Bach, Opus 2

Une des plus divines mélodies jamais écrites par Bach s’esquisse, s’élève, se chantourne, se suspend, retombe, « presque rien », où l’harmonie célèbre déjà sinon une absence, du moins un renoncement. « Il partira bien ». Qui joue ainsi, avec tant de pudeur, un tel sens du non-dit, l’Arioso du Caprice sur le départ de son frère bien-aimé, et qui murmure l’Adagiosissimo – nuit sans étoiles ?

François Dumont qui ouvre son second volume Bach avec cette œuvre géniale où Bach est tout entier tourné vers l’Empfindsamkeit qui vient.

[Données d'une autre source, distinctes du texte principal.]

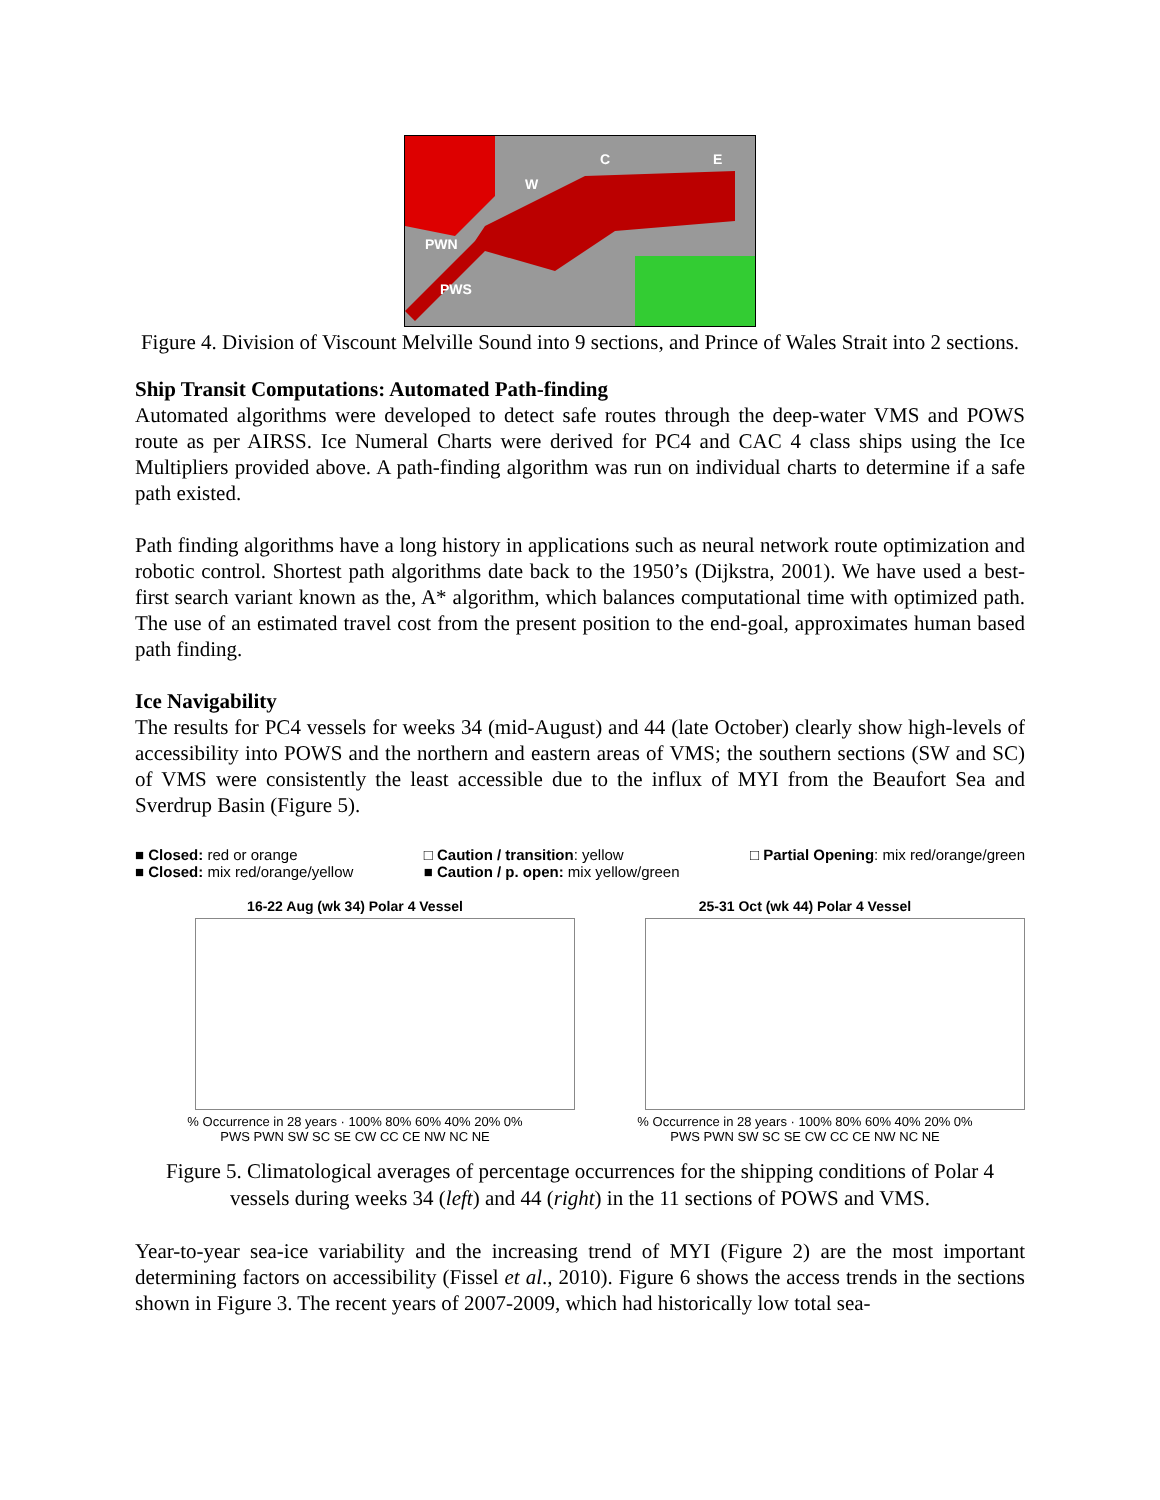PWN
PWS
W
C E
Figure 4. Division of Viscount Melville Sound into 9 sections, and Prince of Wales Strait into 2 sections.
Ship Transit Computations: Automated Path-finding
Automated algorithms were developed to detect safe routes through the deep-water VMS and POWS route as per AIRSS. Ice Numeral Charts were derived for PC4 and CAC 4 class ships using the Ice Multipliers provided above. A path-finding algorithm was run on individual charts to determine if a safe path existed.
Path finding algorithms have a long history in applications such as neural network route optimization and robotic control. Shortest path algorithms date back to the 1950’s (Dijkstra, 2001). We have used a best-first search variant known as the, A* algorithm, which balances computational time with optimized path. The use of an estimated travel cost from the present position to the end-goal, approximates human based path finding.
Ice Navigability
The results for PC4 vessels for weeks 34 (mid-August) and 44 (late October) clearly show high-levels of accessibility into POWS and the northern and eastern areas of VMS; the southern sections (SW and SC) of VMS were consistently the least accessible due to the influx of MYI from the Beaufort Sea and Sverdrup Basin (Figure 5).
■ Closed: red or orange
■ Closed: mix red/orange/yellow
□ Caution / transition: yellow
■ Caution / p. open: mix yellow/green
□ Partial Opening: mix red/orange/green
16-22 Aug (wk 34) Polar 4 Vessel
% Occurrence in 28 years · 100% 80% 60% 40% 20% 0%
PWS PWN SW SC SE CW CC CE NW NC NE
25-31 Oct (wk 44) Polar 4 Vessel
% Occurrence in 28 years · 100% 80% 60% 40% 20% 0%
PWS PWN SW SC SE CW CC CE NW NC NE
Figure 5. Climatological averages of percentage occurrences for the shipping conditions of Polar 4 vessels during weeks 34 (left) and 44 (right) in the 11 sections of POWS and VMS.
Year-to-year sea-ice variability and the increasing trend of MYI (Figure 2) are the most important determining factors on accessibility (Fissel et al., 2010). Figure 6 shows the access trends in the sections shown in Figure 3. The recent years of 2007-2009, which had historically low total sea-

Quelle tendresse dans ce toucher qu’avive encore une pudeur extrême, quelle délicatesse dans l’ellipse lorsque les traits descendants semblent pleurer, quel art de taire pour mieux dire. Ici, je ne l’avais pas entendu ainsi osé depuis Gustav Leonhardt. Et peu importe qu’un piano me remémore un clavecin, seul le génie des interprètes s’y fait écho.

Le Postillon peut résonner – François Dumont y fait piaffer le cheval du coche – et la Fugue dire au revoir, c’est un tout autre Bach qu’envisage ici le pianiste français, tournant le dos au ton radical qui avait porté si haut son premier volume où deux Partitas se contrastaient sur des Suites, anglaise ou française. Un Bach plus divers, et pas seulement parce qu’y paraissent le grand geste du Prélude et Fugue en la ouvragé par Liszt ou l’orgue-piano déployé par Busoni dans la Chaconne de violon : les translations temporelles ici n’imposent pas leurs styles, Bach parle d’abord, Dumont y proclamant un formidable « bas les masques ».

Mais le franc soleil du Concerto italien, pris ample, galbé et chanté partout qui invente des concertati de violon se répondant, ou les loures qui comptent les pas des danseurs dans la Gavotte-Musette (si tendre sous ses doigts) de la Troisième Suite anglaise, font autant de ballets qui échappent du seul clavier. C’est un orchestre qui joue ici, et que je n’entendais pas dans l’Opus 1 de cette série qui devra se poursuivre.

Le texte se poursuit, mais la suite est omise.